Reproduce the records exactly, but not the pictures.
########################################
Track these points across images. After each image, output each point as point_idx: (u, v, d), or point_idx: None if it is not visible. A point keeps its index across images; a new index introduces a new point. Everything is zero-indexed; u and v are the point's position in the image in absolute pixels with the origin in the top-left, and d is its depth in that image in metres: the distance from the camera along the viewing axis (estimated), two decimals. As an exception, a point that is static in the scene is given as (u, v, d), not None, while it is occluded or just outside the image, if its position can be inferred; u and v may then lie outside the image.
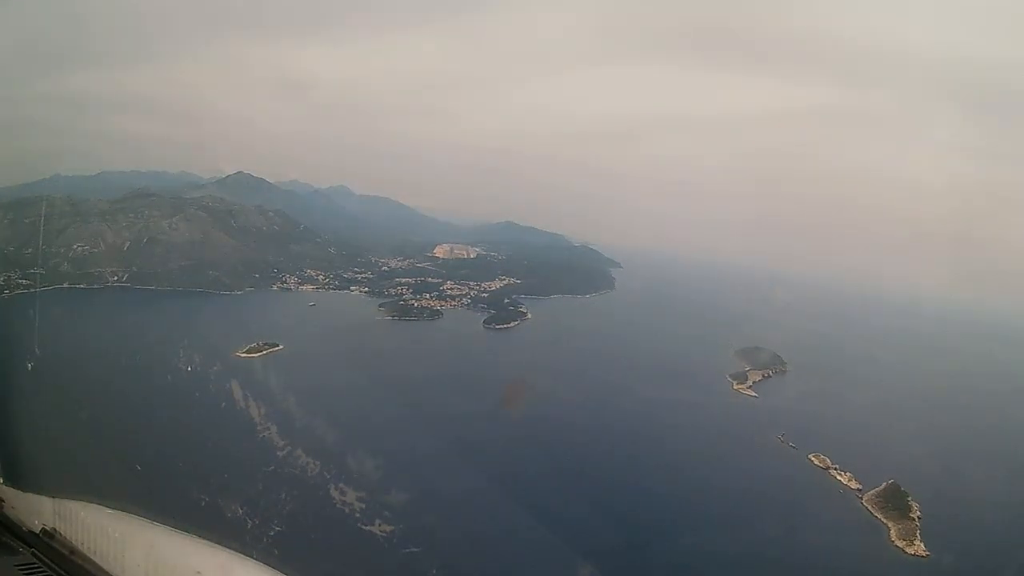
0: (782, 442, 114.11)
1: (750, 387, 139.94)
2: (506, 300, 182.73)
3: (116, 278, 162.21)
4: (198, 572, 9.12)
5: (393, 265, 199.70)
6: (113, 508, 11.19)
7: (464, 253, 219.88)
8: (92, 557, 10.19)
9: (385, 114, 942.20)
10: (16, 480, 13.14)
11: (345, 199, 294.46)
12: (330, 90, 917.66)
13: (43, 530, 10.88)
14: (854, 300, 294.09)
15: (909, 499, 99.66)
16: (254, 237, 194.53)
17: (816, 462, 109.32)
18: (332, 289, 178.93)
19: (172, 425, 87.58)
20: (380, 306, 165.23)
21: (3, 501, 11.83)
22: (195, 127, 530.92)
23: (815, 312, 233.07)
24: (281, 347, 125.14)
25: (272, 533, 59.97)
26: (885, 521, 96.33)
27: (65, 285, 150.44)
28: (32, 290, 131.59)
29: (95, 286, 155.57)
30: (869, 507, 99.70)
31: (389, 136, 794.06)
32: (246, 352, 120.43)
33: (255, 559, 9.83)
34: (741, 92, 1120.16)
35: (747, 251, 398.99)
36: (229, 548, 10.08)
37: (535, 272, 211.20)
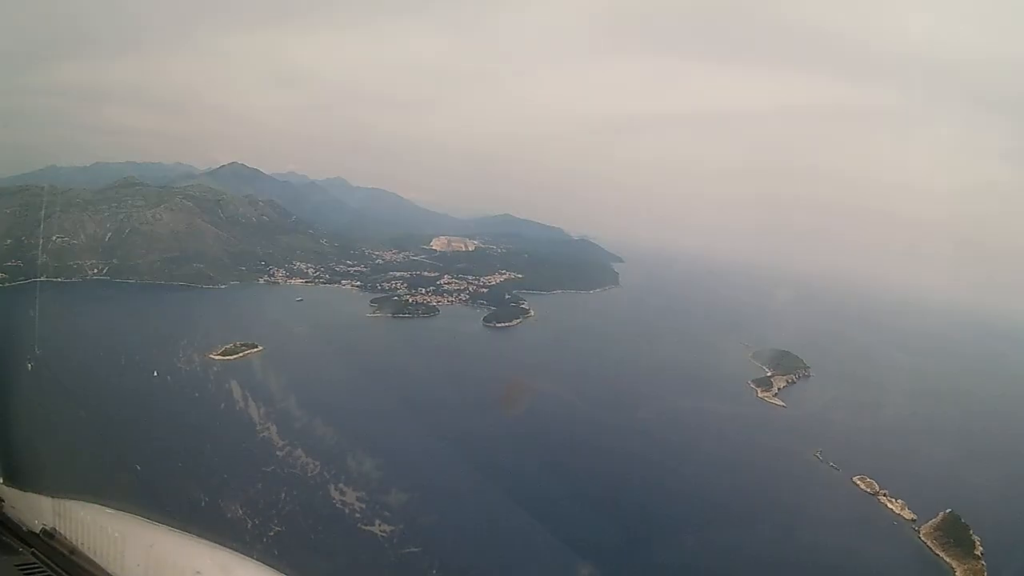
########################################
■ Answer box ■
Track these points across images. After each image, output each point as point_idx: (u, v, d), or point_idx: None if it is not visible. A point keeps its index across images; a new index introduces a new point. Everything is zero-indexed; u and v are the point's position in the image in absolute pixels with the origin in the top-left, and d is its depth in that image in metres: the distance from the camera along the viewing axis (estimated), two decimals. As an exception, a point that is static in the scene is given as (u, v, d), not None, while it is occluded or just outside the image, if its position can be inferred; u and v may then lie outside the image.
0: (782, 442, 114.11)
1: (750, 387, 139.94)
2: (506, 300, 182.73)
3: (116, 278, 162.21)
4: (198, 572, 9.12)
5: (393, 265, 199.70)
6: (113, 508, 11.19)
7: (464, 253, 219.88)
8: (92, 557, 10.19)
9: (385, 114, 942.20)
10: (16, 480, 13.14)
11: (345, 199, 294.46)
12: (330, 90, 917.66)
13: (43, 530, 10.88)
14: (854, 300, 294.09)
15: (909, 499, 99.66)
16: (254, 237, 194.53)
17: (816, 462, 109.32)
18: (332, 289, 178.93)
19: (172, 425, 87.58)
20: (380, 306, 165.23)
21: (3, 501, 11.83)
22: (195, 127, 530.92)
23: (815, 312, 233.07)
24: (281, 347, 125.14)
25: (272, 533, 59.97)
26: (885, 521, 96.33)
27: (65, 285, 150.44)
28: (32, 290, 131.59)
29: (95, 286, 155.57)
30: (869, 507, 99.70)
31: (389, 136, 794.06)
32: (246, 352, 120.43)
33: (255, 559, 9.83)
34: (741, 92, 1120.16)
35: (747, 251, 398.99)
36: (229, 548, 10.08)
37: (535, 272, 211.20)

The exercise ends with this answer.